I agree, leave out the angel and add a school of cardinal tetras.


----------



## MDsaints (Jul 17, 2006)

but wont the blue rams eat them? 

also would panda cories be ok? or are they just painted... ive always wondered that. 

next, how big of a school of cardinal tetras?


----------



## aaa (Jan 19, 2005)

ram are small fish, cardinal is not that small as you think. neon is also ok in there.


----------



## Zoe (Feb 26, 2006)

Cardinal tetras and neon tetras can hit 1-1.5". The rams, only 2.5-3". So no, the rams will treat everyone with respect  

Another option would be a male dwarf gourami, instead the angel - but a school of fish is really nice in a tank. How about harlequin rasboras? Those are nice too. Get 6-9 of them. 

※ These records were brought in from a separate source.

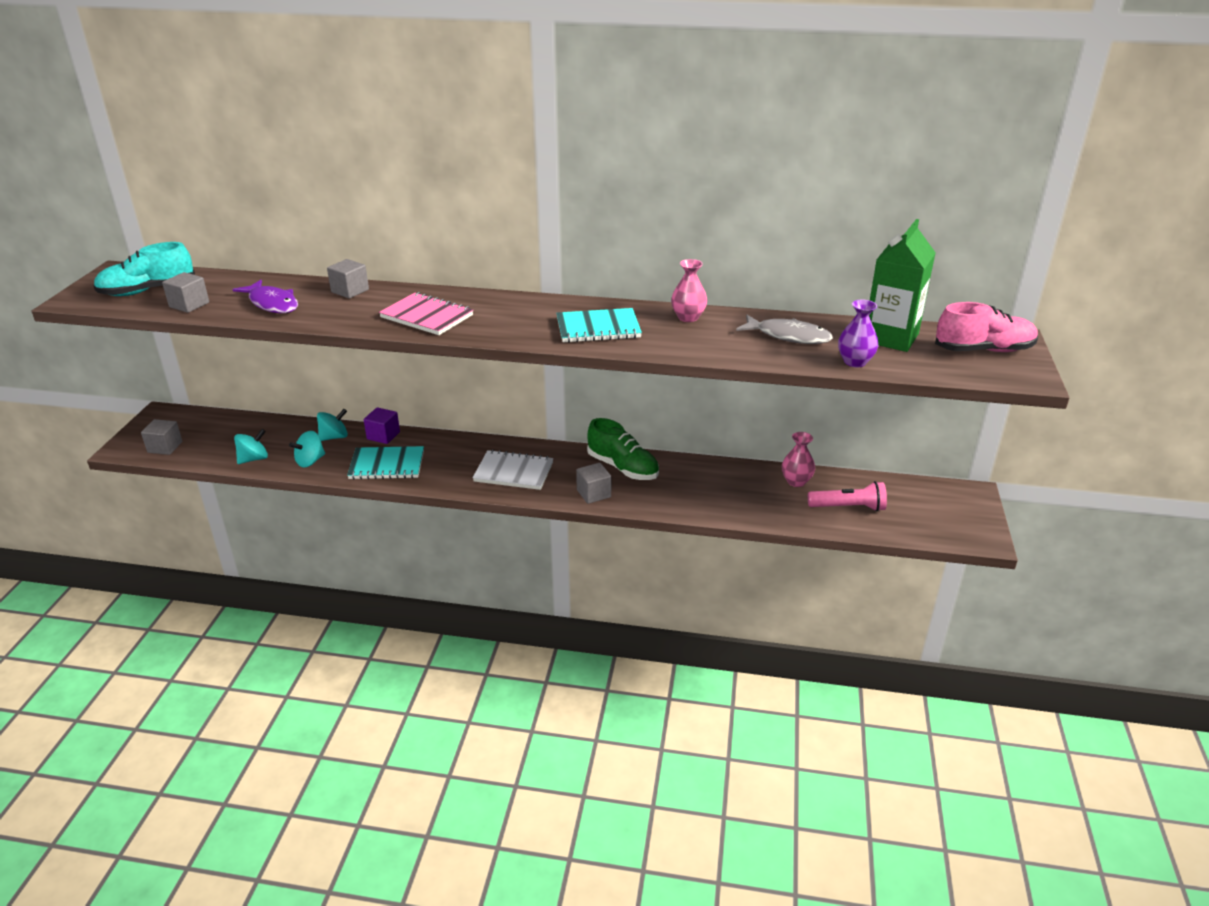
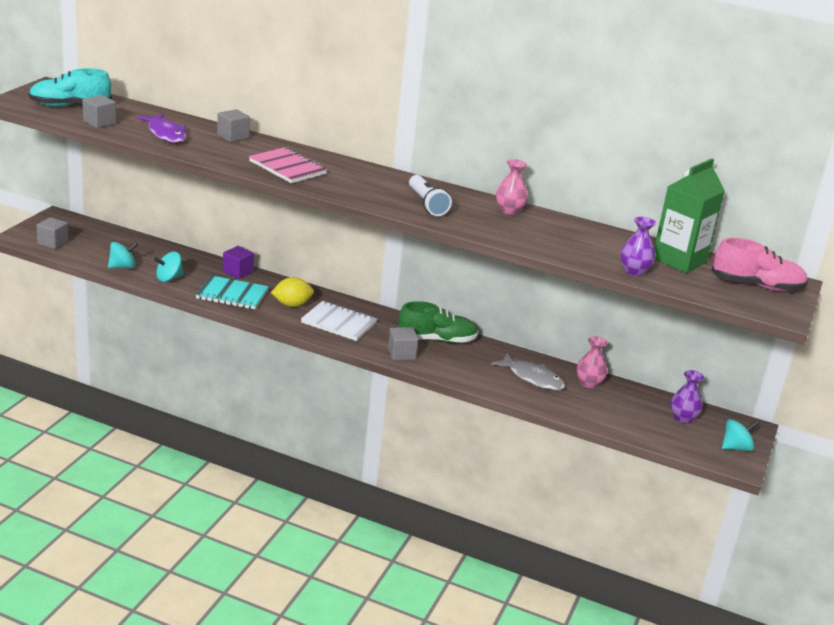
camera: 10 degrees right, 5 degrees down
(334, 437) = (195, 264): turquoise spinning top -> turquoise spinning top (736, 448)
(456, 462) = (292, 304): none -> yellow lemon
(598, 328) = (427, 204): turquoise notebook -> white flashlight
(623, 467) = (436, 340): green shoe -> green shoe turned 60 degrees counterclockwise
(788, 336) = (588, 241): grey fish -> grey fish (532, 378)
(848, 507) = (626, 413): pink flashlight -> none
(905, 499) = (682, 418): none -> purple vase

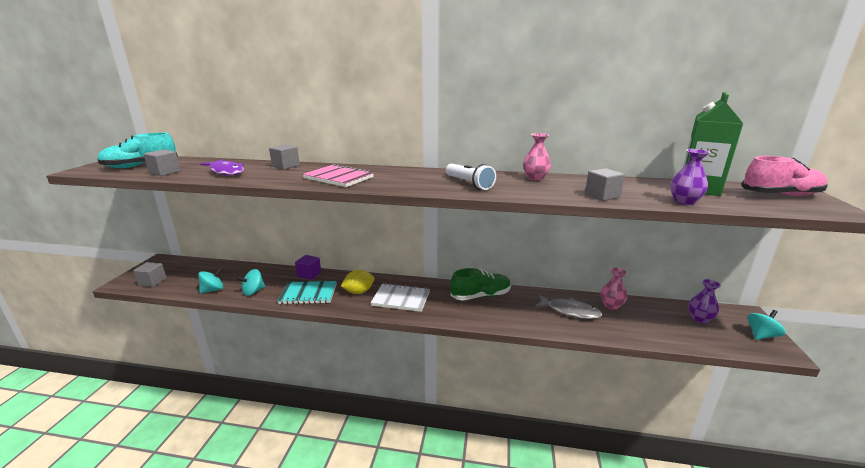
camera: 10 degrees left, 5 degrees down
(401, 354) = (461, 314): grey cube -> grey cube (602, 196)

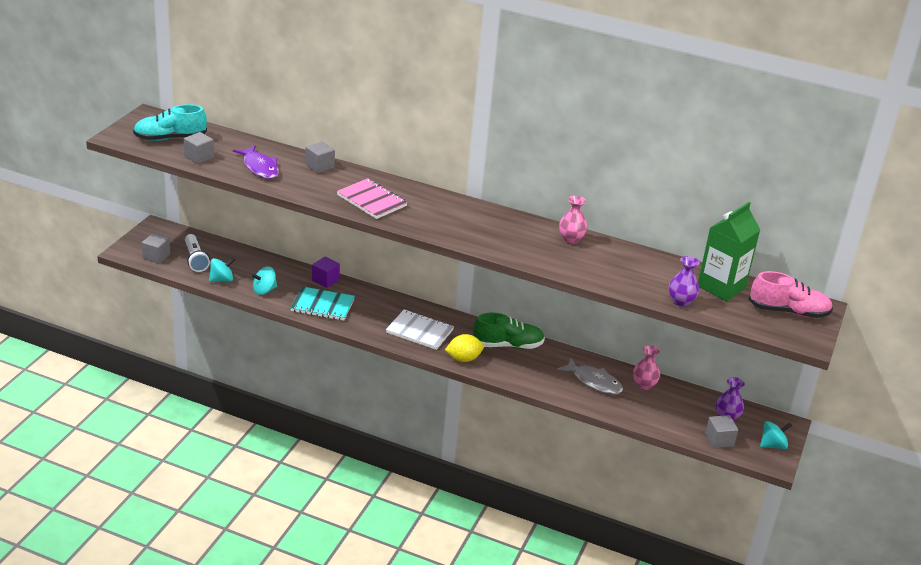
camera: 10 degrees right, 10 degrees up
(359, 292) = (377, 313): yellow lemon -> yellow lemon (463, 359)
(469, 184) = (497, 235): white flashlight -> white flashlight (195, 259)
(602, 196) = (612, 278): grey cube -> grey cube (719, 440)

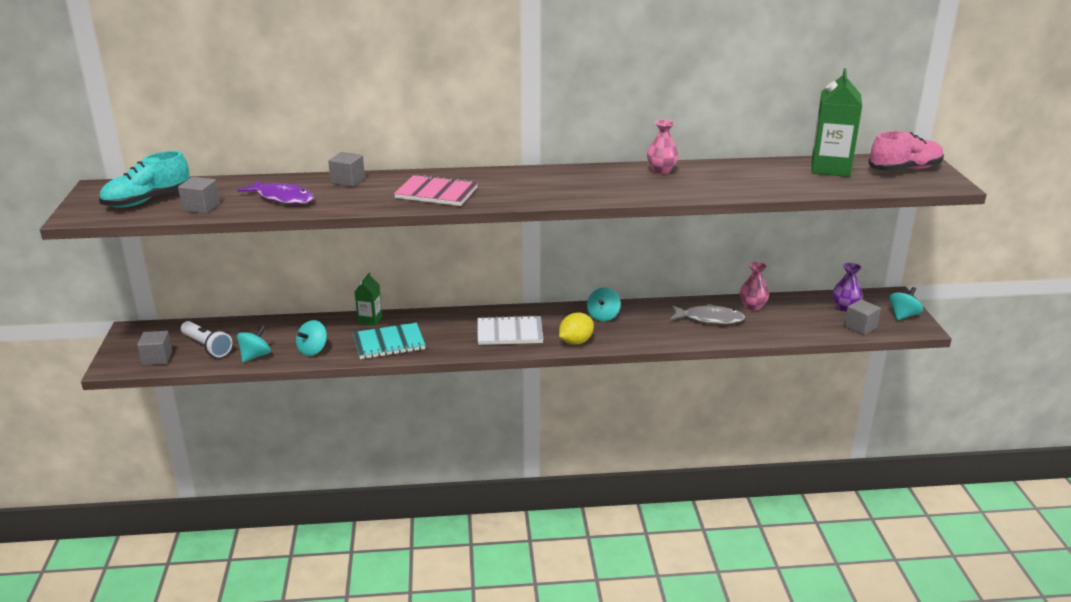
camera: 25 degrees left, 5 degrees down
(325, 280) = (370, 320): purple cube -> green carton
(507, 345) = (603, 316): green shoe -> turquoise spinning top
(681, 301) = (816, 188): purple vase -> none

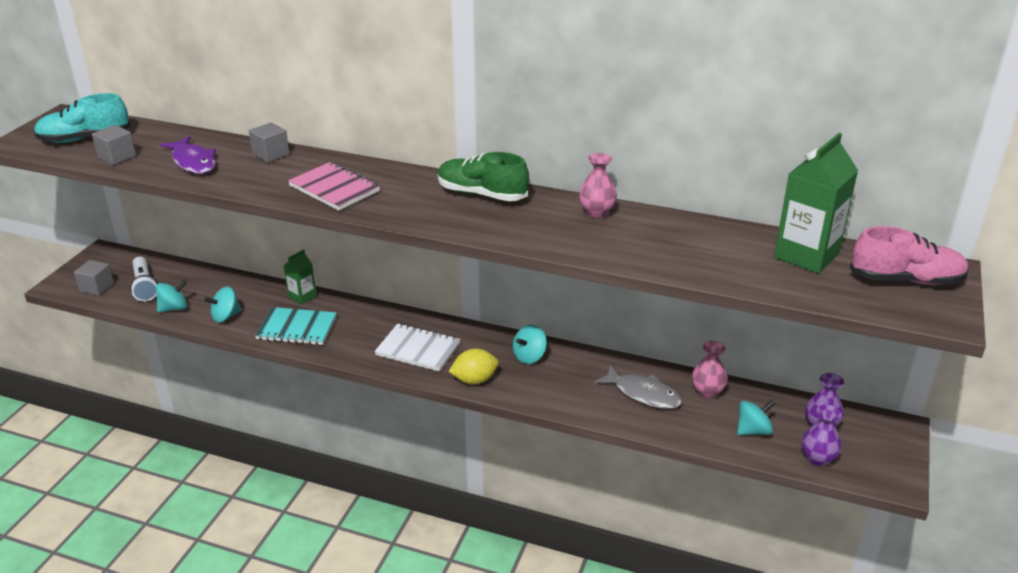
camera: 25 degrees right, 5 degrees up
(562, 175) = (482, 194): none -> green shoe
(860, 327) = (817, 458): grey cube -> purple vase
(903, 315) = (889, 459): turquoise spinning top -> turquoise spinning top (753, 430)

Get 5+ cories and 1 clown pleco.


----------



## Cichlid Man (Jan 19, 2005)

5 cardinals, 5 harelquins, 3 cories, a pair of rams, and a clown pleco would be perfect.
Once the tank becomes established a lot more tetras and rasboras can be added.


----------



## Zoe (Feb 26, 2006)

Yup, I still suggest you go with 6 cories though


----------



## MDsaints (Jul 17, 2006)

hmmm ok so im thinking my setup will appear like this...

3-5 Blue Rams
1 Clown Pleco
5-8 Cardinal Tetras
5-8 Harlequin Rasboras
3-6 cories 

the whole first number indicates how many i will start with... then see how it runs... the last digit is how many i will completely stop with if everything goes good. 

oh yea think 3 swordtails would fit in there ok? thier a breeding group too. 1 male 2 females. i figure the spawn will be good food. think an group of otos would be good?
and maybe some shrimp? and what type of cories would be good?


----------